Anti-Inflammatory Effect of Fluvastatin on IL-8 Production Induced by Pseudomonas aeruginosa and Aspergillus fumigatus Antigens in Cystic Fibrosis

• Published in: PloS one Vol. 6; no. 8; p. e22655
• Main Authors: Jouneau, Stéphane, Bonizec, Mélanie, Belleguic, Chantal, Desrues, Benoit, Brinchault, Graziella, Galaine, Jeanne, Gangneux, Jean-Pierre, Martin-Chouly, Corinne
• Format: Journal Article
• Language: English
• Published: United States Public Library of Science 03.08.2011; Public Library of Science (PLoS)

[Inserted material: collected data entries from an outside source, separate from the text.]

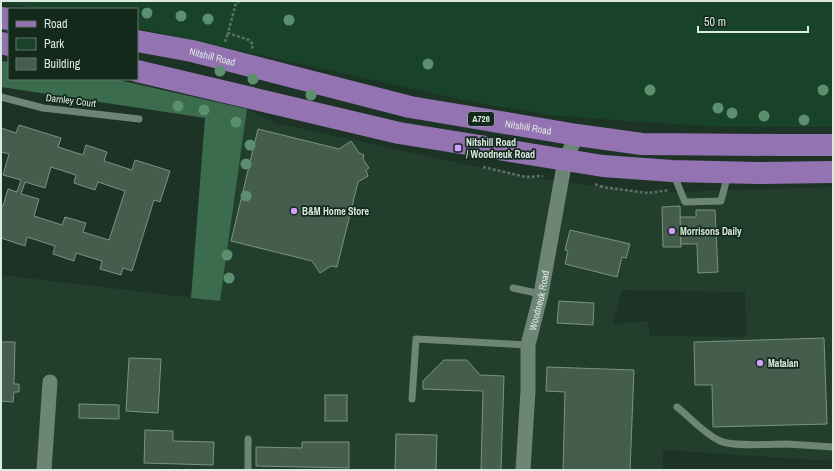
<svg xmlns="http://www.w3.org/2000/svg" width="834" height="471" font-family="'Archivo Narrow',sans-serif">
<rect width="100%" height="100%" fill="#1d3325"/>
<path fill="#213f2c" fill-rule="evenodd" d="M247,109L275,123L519,176L648,193L833,187V461L663,450V470H1V275L220,301ZM622,290L745,292L746,337L650,336L648,321L613,324Z"/>
<path fill="#18422a" d="M1,1H833V127H723L625,121L550,115L477,103L137,28V9H41L1,3Z"/>
<path fill="#3a6c4d" d="M1,61L9,62V79H114L247,109L220,301L191,298L205,118L1,87Z"/>
<g fill="#455d4d" stroke="#7a9382" fill-rule="evenodd">
<path d="M19,125L61,138L58,147L83,155L86,145L107,152L104,161L132,170L135,160L170,171L160,202L154,200L132,271L123,268L121,275L100,269L102,261L76,253L74,261L53,254L55,246L27,237L25,246L1,238V206H3L8,189L17,192L21,180L3,175L9,154L1,152V128L16,133ZM51,167L76,175L74,183L95,190L98,182L125,191L109,240L83,232L86,223L65,217L62,225L34,216L39,199L21,194L25,182L45,188Z"/>
<path d="M258,129L339,149L351,141L359,153L364,155L363,159L369,168L366,170L368,176L358,182L337,267L331,266L320,273L312,261L231,241Z"/>
<path d="M680,206L681,247H663L662,207Z"/>
<path d="M696,210H715L718,272L698,273L697,244H681L680,217H696Z"/>
<path d="M570,230L630,244L626,258L622,257L617,277L565,264L568,251L565,250Z"/>
<path d="M559,301L594,303L593,325L557,323Z"/>
<path d="M824,338L827,424L713,427L712,385H695L694,342Z"/>
<path d="M1,342H15L14,384H19V392H14L13,402L1,401Z"/>
<path d="M129,358L161,359L158,413L126,411Z"/>
<path d="M444,360H467L480,375L504,376L501,470H481L483,391L423,389V381Z"/>
<path d="M547,367L634,370L630,470H563L565,392L546,391Z"/>
<rect x="325" y="395" width="22" height="26"/>
<path d="M79,404L119,405V419L79,418Z"/>
<path d="M145,430L173,431V441L214,442L213,465L144,463Z"/>
<path d="M396,434L437,435L436,470H395Z"/>
<path d="M302,442H349V468L256,466V447L302,448Z"/>
</g>
<g fill="none" stroke-linecap="round" stroke-linejoin="round">
<g stroke="#5d7064" stroke-width="2.5" stroke-dasharray="3 2" stroke-linecap="butt">
<path d="M240,1L236,3L228,33L249,40L253,44L252,49"/>
<path d="M225,42L228,33"/>
<path d="M483,167L526,177L543,176"/>
<path d="M595,184L602,187"/>
<path d="M602,185V187L648,193L669,190"/>
</g>
<g stroke="#6d8575" stroke-width="7">
<path d="M1,97L43,108L139,119"/>
<path d="M673,173L685,202L721,201L728,174"/>
<path d="M513,288L541,294"/>
<path d="M412,399L416,339L528,345"/>
<path d="M677,407C692,419 703,433 720,441C733,447 772,444 787,444C802,445 818,446 833,447"/>
<path d="M248,470V439"/>
</g>
<g stroke="#6d8575" stroke-width="15">
<path d="M44,470L50,382"/>
<path id="s1" d="M523,470L528,391V345L541,294L565,160L577,135"/>
</g>
<g stroke="#9473b2" stroke-width="22">
<path d="M1,18L9,19"/>
<path id="s2" d="M137,41L192,51L410,107L577,135L642,144L780,145H833"/>
<path d="M1,43L9,45"/>
<path d="M137,71L399,133L603,166L672,171L758,173L833,172"/>
</g>
</g>
<g fill="#5b8f6e">
<circle cx="147" cy="13" r="5.5"/>
<circle cx="181" cy="16" r="5.5"/>
<circle cx="208" cy="19" r="5.5"/>
<circle cx="289" cy="20" r="5.5"/>
<circle cx="428" cy="64" r="5.5"/>
<circle cx="220" cy="71" r="5.5"/>
<circle cx="253" cy="79" r="5.5"/>
<circle cx="650" cy="90" r="5.5"/>
<circle cx="823" cy="90" r="5.5"/>
<circle cx="311" cy="95" r="5.5"/>
<circle cx="178" cy="106" r="5.5"/>
<circle cx="718" cy="108" r="5.5"/>
<circle cx="204" cy="110" r="5.5"/>
<circle cx="732" cy="113" r="5.5"/>
<circle cx="764" cy="116" r="5.5"/>
<circle cx="804" cy="120" r="5.5"/>
<circle cx="236" cy="122" r="5.5"/>
<circle cx="250" cy="145" r="5.5"/>
<circle cx="246" cy="164" r="5.5"/>
<circle cx="246" cy="196" r="5.5"/>
<circle cx="227" cy="255" r="5.5"/>
<circle cx="229" cy="278" r="5.5"/>
</g>
<g fill="#d49cfb" stroke="#13291c" stroke-width="1.5">
<rect x="454" y="144" width="8" height="8" rx="2"/>
<circle cx="294" cy="211" r="4"/>
<circle cx="672" cy="231" r="4"/>
<circle cx="760" cy="363" r="4"/>
</g>
<g text-anchor="middle" stroke-width="3.5" stroke-linejoin="round" paint-order="stroke">
<rect fill="#13291c" stroke="#a0b0a6" stroke-width="1" x="468" y="112" width="26" height="14" rx="3"/>
<g font-size="9" font-weight="bold" fill="#ddeae1">
<text x="481" y="122">A726</text>
</g>
<g font-size="10" fill="#ddeae1" stroke="#13291c">
<text dy="4" stroke="none"><textPath href="#s2" startOffset="77">Nitshill Road</textPath></text>
<text transform="translate(71 100) rotate(7)" y="4">Darnley Court</text>
<text dy="4" stroke="none"><textPath href="#s2" startOffset="401">Nitshill Road</textPath></text>
<text dy="4" stroke="none"><textPath href="#s1" startOffset="171">Woodneuk Road</textPath></text>
</g>
<g font-size="10" font-weight="bold" fill="#ddeae1" stroke="#13291c" text-anchor="start">
<text x="466" y="146">Nitshill Road<tspan x="466" dy="12">/ Woodneuk Road</tspan></text>
<text x="302" y="215">B&amp;M Home Store</text>
<text x="680" y="235">Morrisons Daily</text>
<text x="768" y="367">Matalan</text>
</g>
</g>
<rect width="834" height="471" fill="none" stroke="#ddeae1" stroke-width="4"/>
<rect x="8" y="8" width="130" height="72" fill="#13291c" stroke="#64766b"/>
<rect x="16" y="21" width="20" height="6" fill="#9473b2" stroke="#64766b"/>
<text x="44" y="28" font-size="12" fill="#ddeae1">Road</text>
<rect x="16" y="38" width="20" height="12" fill="#18422a" stroke="#64766b"/>
<text x="44" y="48" font-size="12" fill="#ddeae1">Park</text>
<rect x="16" y="58" width="20" height="12" fill="#455d4d" stroke="#64766b"/>
<text x="44" y="68" font-size="12" fill="#ddeae1">Building</text>
<path d="M698 26v6h110v-6" fill="none" stroke="#ddeae1" stroke-width="2"/>
<text x="704" y="26" font-size="12" fill="#ddeae1" stroke="#13291c" stroke-width="3" paint-order="stroke">50 m</text>
</svg>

• Subjects: Adolescent; Adult; Anti-Inflammatory Agents; Anti-Inflammatory Agents - pharmacology; Antigens; Antigens, Fungal; Antigens, Fungal - pharmacology; Aspergillus fumigatus; Aspergillus fumigatus - metabolism; Aspergillus fumigatus - physiology; Biology; Biosynthesis; Blood; Case-Control Studies; Chemokines; Cholesterol; Cystic Fibrosis; Cystic Fibrosis - genetics; Cystic Fibrosis - metabolism; Cystic Fibrosis - microbiology; Cystic Fibrosis Transmembrane Conductance Regulator; Cystic Fibrosis Transmembrane Conductance Regulator - genetics; Cytokines; Dilution; Enzyme-linked immunosorbent assay; Fatty Acids, Monounsaturated; Fatty Acids, Monounsaturated - pharmacology; Female; Fluvastatin; Fungi; G proteins; Humans; Indoles; Indoles - pharmacology; Inflammation; Inhibitory Concentration 50; Interleukin 8; Interleukin-8 - metabolism; Intermediates; Life Sciences; Lipopolysaccharides; Lipopolysaccharides - pharmacology; Male; Medicine; Mevalonic Acid; Mevalonic Acid - pharmacology; Microorganisms; Mutation; Nitric oxide; Patients; Phosphates; Physiological aspects; Proteins; Pseudomonas aeruginosa; Pseudomonas aeruginosa - metabolism; Pseudomonas aeruginosa - physiology; Signal transduction; Signaling; Statins; Terpenes; Terpenes - pharmacology; Toxicology; Young Adult; France
• ISSN: 1932-6203; 1932-6203
• DOI: 10.1371/journal.pone.0022655

Early in life, patients with cystic fibrosis (CF) are infected with microorganisms including bacteria and fungi, particularly Pseudomonas aeruginosa and Aspergillus fumigatus. Since recent research has identified the anti-inflammatory properties of statins (besides their lipid-lowering effects), we investigated the effect of fluvastatin on the production of the potent neutrophil chemoattractant chemokine, IL-8, in whole blood from CF patients, stimulated by Pseudomonas aeruginosa (LPS) and Aspergillus fumigatus (AFA) antigens. Whole blood from adult patients with CF and from healthy volunteers was collected at the Rennes University Hospital (France). Blood was pretreated for 1 h with fluvastatin (0-300 µM) and incubated for 24 h with LPS (10 µg/mL) and/or AFA (diluted 1/200). IL-8 protein levels, quantified by ELISA, were increased in a concentration-dependent manner when cells were stimulated by LPS or AFA. Fluvastatin strongly decreased the levels of IL-8, in a concentration-dependent manner, in whole blood from CF patients. However, its inhibitory effect was decreased or absent in whole blood from healthy subjects. Furthermore, the inhibition induced by fluvastatin in CF whole blood was reversed in the presence of intermediates within the cholesterol biosynthesis pathway, mevalonate, farnesyl pyprophosphate or geranylgeranyl pyrophosphate that activate small GTPases by isoprenylation. For the first time, the inhibitory effects of fluvastatin on CF systemic inflammation may reveal the important therapeutic potential of statins in pathological conditions associated with the over-production of pro-inflammatory cytokines and chemokines as observed during the manifestation of CF. The anti-inflammatory effect could be related to the modulation of the prenylation of signalling proteins.